Recently, it was suggested by Dr. Papadakos in Anesthesia and Clinical Research5 that a modified CAGE questionnaire (traditionally used to assess risk factors for alcohol abuse, Table 1) could be used to identify those with a significant addiction to their personal electronic devices (PED). In effect, it would help identify those at risk of being distracted by their own actions before they entered the O.R. Perhaps formally recognizing that there is a problem would make it easier for anesthesiology departments to implement limitations on electronic devices in the O.R., either for individuals or groups. Attempts to control PED use in the O.R. are usually frustrated by a blanket policy that doesn’t address variations in individual use. Perhaps a more tailored approach to regulating PED use may improve compliance.

 

The outlook is optimistic. Our brains can thrive in complex, stimulating environments such as the O.R. Trainees should be taught to hone their situational awareness, recognize distraction and learn to overcome the impulse for multitasking. Similar to the federal government’s statement on “cellphones and texting while driving,”2 perhaps it is time for us to develop a protocol that fits our unique environment in the O.R. – a place where distractions are inevitable and technology can help us and hurt us. Increase our situational awareness and perhaps we will increase our ability to recognize multitasking and eradicate it.

 

May 2014 ASA Newsletter



Sara E. Neves M.D. is a CA-3 resident, Yale-New Haven Hospital, Yale University, New Haven, Connecticut.

 

Roy G. Soto, M.D. is Professor, Oakland University William Beaumont School of Medicine, Residency Program Director, Department of Anesthesiology, Oakland University William Beaumont School of Medicine, Royal Oak, Michigan.



References:

1. Schulz, et al. Situation Awareness in Anesthesia. Anesthesiology. 2013; 118:729-42.

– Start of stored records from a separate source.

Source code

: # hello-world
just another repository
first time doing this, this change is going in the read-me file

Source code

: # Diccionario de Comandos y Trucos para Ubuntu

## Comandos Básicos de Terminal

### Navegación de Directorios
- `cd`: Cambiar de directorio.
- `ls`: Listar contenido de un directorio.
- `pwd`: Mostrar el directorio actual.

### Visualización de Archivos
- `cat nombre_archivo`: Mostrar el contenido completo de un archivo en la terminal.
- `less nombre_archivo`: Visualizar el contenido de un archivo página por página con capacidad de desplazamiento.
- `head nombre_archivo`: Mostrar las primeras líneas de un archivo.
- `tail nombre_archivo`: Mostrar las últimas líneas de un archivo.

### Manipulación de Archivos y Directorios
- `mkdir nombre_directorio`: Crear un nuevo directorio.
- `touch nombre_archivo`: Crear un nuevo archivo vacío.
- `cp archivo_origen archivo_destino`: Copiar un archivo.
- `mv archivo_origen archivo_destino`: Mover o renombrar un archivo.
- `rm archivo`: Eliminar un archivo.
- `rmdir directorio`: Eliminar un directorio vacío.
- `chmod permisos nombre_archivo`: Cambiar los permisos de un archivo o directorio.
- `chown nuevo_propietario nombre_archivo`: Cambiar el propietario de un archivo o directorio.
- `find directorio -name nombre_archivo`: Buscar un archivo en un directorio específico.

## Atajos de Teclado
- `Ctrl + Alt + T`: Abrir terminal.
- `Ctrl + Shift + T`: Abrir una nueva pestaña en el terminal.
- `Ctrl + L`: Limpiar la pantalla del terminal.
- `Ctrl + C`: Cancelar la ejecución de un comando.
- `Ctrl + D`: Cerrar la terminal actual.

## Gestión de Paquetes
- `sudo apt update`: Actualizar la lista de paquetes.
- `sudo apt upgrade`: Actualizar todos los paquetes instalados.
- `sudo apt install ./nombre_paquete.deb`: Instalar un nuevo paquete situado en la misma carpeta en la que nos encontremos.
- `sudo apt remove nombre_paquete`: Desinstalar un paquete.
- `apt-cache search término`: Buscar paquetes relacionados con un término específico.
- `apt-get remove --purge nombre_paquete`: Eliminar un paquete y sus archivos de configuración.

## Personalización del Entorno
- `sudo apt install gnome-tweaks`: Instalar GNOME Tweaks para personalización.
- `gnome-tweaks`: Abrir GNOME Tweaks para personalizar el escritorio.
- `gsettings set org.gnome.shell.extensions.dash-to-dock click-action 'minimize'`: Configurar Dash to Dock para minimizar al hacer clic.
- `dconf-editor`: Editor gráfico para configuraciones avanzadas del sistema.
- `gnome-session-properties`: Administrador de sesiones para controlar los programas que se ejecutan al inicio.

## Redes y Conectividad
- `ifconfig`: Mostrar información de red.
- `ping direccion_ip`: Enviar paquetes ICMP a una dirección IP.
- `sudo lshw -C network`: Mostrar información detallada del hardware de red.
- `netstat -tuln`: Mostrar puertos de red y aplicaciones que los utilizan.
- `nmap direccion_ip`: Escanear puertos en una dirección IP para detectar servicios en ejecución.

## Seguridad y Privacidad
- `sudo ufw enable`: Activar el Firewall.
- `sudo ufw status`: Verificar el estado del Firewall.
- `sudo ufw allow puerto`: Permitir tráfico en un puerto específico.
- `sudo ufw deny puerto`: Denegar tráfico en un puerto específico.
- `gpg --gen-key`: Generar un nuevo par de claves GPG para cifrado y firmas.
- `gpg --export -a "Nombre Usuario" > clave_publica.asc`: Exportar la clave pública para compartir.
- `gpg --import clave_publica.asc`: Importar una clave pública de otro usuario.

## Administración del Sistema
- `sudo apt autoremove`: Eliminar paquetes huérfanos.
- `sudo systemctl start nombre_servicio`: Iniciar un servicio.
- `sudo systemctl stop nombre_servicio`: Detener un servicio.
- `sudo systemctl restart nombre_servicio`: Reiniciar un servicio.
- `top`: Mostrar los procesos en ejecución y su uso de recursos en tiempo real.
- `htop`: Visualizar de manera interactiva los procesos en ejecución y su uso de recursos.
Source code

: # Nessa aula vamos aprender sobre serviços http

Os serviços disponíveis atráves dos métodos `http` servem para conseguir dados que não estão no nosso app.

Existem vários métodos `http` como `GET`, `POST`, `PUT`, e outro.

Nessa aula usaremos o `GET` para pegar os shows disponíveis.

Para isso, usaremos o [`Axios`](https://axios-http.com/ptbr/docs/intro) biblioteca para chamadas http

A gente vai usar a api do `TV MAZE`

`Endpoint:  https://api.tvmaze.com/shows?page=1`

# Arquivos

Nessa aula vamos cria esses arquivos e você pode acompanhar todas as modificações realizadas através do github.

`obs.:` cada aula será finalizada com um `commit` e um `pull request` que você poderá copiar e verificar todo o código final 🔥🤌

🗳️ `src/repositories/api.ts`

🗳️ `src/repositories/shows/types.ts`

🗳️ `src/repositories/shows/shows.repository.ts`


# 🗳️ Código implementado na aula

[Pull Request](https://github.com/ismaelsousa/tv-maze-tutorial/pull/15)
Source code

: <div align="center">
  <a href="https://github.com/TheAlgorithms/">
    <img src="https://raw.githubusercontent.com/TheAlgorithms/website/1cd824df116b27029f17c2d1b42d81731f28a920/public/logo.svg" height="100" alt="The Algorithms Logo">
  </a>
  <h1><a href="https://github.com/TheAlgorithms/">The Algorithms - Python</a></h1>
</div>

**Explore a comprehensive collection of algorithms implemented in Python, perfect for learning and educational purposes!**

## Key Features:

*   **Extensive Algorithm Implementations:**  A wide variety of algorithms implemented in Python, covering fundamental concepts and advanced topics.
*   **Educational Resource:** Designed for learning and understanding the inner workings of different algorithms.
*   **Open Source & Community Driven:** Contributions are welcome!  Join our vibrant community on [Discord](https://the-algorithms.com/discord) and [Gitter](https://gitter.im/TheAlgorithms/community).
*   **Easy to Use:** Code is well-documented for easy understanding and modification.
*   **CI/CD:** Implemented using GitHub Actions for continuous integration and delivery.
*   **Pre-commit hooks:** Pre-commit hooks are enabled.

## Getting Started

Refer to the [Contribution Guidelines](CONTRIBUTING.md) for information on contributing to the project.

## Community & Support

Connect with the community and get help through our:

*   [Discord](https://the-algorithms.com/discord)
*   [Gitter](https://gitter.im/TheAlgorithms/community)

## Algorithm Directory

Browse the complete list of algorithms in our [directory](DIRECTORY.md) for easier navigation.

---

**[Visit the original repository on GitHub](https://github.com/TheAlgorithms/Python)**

2. Klauer et al. Distracted Driving and Risk of Road Crashes among Novice and Experienced Drivers. N Engl J Med. 2014; 370:54-59.

3. Slagle JM Weinger MB Effects of Intraoperative Reading on Vigilance and Workload during Anesthesia Care in an Academic Medical Center. Anesthesiology. 2009; 110:2.

4. Stevenson et al Effects of Divided Attention and Operating Room Noise on Perception of Pulse Oximeter Pitch Changes. Anesthesiology. 2013; 118:376-81.

5. Papadakos PJ. The Rise of Electronic Distraction in Health Care is Addiction to Devices Contributing. J Anesthe Clinic Res. 2013; 4:e112.